BEGIN Input
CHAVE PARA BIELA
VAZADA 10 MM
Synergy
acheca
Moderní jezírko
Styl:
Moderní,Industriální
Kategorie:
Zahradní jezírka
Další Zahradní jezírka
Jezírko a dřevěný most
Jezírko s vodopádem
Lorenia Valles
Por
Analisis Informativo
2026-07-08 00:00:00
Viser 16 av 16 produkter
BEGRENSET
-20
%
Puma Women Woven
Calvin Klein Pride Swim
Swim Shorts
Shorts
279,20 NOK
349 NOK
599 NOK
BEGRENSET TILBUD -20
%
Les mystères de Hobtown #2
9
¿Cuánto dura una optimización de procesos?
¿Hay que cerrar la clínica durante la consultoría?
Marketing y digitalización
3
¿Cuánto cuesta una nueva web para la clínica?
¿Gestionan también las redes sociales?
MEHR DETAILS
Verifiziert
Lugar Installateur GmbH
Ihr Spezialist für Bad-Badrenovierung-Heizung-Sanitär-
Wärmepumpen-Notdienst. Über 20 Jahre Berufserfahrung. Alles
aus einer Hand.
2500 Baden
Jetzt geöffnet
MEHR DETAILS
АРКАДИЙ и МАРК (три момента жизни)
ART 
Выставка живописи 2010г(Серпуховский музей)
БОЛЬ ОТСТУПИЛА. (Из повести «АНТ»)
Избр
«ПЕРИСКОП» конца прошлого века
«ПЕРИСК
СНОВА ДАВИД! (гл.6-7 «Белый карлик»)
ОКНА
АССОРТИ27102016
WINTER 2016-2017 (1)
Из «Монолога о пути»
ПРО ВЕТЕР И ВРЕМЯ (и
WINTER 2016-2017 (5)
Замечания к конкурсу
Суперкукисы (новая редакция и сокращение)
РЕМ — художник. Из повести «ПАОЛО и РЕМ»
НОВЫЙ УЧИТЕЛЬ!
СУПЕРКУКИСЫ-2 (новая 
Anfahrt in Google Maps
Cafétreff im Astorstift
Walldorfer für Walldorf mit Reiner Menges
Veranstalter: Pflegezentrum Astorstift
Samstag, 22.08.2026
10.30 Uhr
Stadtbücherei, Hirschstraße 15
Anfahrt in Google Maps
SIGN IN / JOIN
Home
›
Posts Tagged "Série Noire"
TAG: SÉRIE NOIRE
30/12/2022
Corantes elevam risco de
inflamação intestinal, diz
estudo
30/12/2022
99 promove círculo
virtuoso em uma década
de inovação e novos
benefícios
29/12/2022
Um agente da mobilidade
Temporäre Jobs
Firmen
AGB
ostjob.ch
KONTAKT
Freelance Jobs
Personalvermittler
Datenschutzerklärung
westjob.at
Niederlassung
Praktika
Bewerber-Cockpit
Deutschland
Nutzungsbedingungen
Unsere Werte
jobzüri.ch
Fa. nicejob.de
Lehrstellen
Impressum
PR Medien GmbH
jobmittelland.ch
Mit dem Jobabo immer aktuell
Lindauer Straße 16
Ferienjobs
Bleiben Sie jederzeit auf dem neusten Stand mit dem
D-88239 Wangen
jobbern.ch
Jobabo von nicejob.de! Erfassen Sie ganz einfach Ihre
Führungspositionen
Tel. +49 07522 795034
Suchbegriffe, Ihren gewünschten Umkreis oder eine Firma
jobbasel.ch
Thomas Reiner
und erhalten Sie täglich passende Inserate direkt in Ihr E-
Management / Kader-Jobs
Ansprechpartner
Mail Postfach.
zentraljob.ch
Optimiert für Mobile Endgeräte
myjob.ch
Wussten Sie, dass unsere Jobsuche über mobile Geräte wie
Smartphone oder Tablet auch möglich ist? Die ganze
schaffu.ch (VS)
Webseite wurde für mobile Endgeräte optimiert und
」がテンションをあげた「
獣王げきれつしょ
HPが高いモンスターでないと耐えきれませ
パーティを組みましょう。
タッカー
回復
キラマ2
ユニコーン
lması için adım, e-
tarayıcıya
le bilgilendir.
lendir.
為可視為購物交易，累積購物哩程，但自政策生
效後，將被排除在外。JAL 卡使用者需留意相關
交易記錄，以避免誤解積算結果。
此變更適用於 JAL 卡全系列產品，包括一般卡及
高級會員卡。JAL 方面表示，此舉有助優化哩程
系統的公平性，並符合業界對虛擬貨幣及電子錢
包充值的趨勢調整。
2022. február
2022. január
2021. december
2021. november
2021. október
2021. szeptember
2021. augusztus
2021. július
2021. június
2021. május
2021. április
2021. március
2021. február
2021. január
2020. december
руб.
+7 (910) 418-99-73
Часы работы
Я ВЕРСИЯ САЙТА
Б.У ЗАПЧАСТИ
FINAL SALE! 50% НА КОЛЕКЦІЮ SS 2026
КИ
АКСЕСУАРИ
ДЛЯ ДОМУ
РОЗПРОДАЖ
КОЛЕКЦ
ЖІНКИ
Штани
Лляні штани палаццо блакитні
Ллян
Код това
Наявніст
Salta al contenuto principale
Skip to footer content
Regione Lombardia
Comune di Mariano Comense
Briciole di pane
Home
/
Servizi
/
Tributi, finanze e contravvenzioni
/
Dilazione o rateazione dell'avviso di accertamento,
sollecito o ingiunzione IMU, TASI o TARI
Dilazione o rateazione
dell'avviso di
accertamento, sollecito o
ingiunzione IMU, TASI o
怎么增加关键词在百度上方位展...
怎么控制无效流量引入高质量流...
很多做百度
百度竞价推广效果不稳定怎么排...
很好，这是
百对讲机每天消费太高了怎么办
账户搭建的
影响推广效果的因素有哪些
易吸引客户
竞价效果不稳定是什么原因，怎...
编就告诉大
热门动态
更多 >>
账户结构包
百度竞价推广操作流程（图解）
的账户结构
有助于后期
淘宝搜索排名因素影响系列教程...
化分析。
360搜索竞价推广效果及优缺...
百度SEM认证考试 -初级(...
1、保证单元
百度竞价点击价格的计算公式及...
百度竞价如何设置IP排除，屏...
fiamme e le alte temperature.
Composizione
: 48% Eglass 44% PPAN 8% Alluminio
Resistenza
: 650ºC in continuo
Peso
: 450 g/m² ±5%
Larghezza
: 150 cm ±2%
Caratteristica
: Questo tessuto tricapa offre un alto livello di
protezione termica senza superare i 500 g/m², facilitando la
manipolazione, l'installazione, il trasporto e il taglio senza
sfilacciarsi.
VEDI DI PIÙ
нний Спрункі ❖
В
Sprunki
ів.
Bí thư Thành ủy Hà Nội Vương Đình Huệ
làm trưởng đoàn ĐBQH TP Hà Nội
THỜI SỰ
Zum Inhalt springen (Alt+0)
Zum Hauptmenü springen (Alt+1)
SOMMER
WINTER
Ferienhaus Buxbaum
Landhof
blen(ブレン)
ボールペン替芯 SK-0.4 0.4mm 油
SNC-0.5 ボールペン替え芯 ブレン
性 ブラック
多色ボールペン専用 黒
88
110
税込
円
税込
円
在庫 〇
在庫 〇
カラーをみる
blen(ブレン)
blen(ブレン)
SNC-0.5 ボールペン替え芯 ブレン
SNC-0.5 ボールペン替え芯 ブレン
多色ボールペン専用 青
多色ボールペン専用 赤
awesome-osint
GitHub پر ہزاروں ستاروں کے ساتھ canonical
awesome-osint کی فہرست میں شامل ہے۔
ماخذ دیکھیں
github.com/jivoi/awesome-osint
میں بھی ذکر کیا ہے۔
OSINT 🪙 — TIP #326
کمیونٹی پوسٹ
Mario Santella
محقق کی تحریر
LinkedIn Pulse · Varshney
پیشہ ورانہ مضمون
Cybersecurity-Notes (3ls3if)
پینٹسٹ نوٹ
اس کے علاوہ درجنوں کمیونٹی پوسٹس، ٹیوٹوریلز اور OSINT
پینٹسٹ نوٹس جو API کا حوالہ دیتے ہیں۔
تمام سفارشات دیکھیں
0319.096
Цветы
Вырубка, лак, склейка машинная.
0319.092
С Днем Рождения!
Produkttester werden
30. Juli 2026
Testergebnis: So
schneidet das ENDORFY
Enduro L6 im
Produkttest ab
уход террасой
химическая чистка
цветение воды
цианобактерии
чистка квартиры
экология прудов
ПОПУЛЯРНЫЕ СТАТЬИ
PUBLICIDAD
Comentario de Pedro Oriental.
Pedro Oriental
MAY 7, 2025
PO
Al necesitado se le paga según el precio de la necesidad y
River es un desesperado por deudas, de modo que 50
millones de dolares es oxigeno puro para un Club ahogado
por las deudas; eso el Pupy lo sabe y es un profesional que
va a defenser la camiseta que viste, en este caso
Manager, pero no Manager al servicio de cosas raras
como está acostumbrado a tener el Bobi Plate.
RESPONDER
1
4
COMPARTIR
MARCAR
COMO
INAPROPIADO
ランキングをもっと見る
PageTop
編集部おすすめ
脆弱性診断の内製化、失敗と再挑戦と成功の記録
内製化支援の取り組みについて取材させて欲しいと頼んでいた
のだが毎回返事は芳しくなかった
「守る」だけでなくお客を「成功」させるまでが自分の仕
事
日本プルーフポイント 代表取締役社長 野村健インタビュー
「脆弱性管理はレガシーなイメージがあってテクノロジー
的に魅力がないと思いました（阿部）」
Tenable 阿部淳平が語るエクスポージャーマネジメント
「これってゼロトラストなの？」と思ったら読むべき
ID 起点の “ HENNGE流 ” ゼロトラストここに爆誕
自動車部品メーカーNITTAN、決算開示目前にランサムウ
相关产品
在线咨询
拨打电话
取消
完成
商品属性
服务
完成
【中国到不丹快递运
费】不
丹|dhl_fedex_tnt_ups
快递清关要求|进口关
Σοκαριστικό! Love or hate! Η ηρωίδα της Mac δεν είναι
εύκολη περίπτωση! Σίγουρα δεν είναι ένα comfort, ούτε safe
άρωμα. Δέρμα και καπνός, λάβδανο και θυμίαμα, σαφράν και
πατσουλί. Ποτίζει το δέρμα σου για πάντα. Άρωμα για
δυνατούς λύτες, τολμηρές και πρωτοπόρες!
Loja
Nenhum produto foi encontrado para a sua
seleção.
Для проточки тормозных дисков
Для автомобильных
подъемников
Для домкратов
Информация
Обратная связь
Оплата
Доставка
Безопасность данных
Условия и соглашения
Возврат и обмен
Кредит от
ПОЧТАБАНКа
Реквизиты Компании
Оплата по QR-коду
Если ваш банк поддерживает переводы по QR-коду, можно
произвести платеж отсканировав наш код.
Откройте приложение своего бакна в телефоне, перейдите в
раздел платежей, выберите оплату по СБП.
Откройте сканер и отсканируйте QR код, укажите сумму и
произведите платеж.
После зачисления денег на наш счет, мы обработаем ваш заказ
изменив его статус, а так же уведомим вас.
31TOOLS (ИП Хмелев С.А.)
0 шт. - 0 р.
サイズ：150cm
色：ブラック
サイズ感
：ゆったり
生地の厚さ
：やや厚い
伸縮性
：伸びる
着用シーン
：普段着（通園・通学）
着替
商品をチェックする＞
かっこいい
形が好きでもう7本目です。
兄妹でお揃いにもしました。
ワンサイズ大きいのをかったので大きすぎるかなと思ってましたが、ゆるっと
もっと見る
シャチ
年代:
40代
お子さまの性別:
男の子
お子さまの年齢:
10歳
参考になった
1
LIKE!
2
END Input
### Exercise details
Write down how many lines of the data above carry the word "senza". Nothing else belongs in the answer.

### Reply
2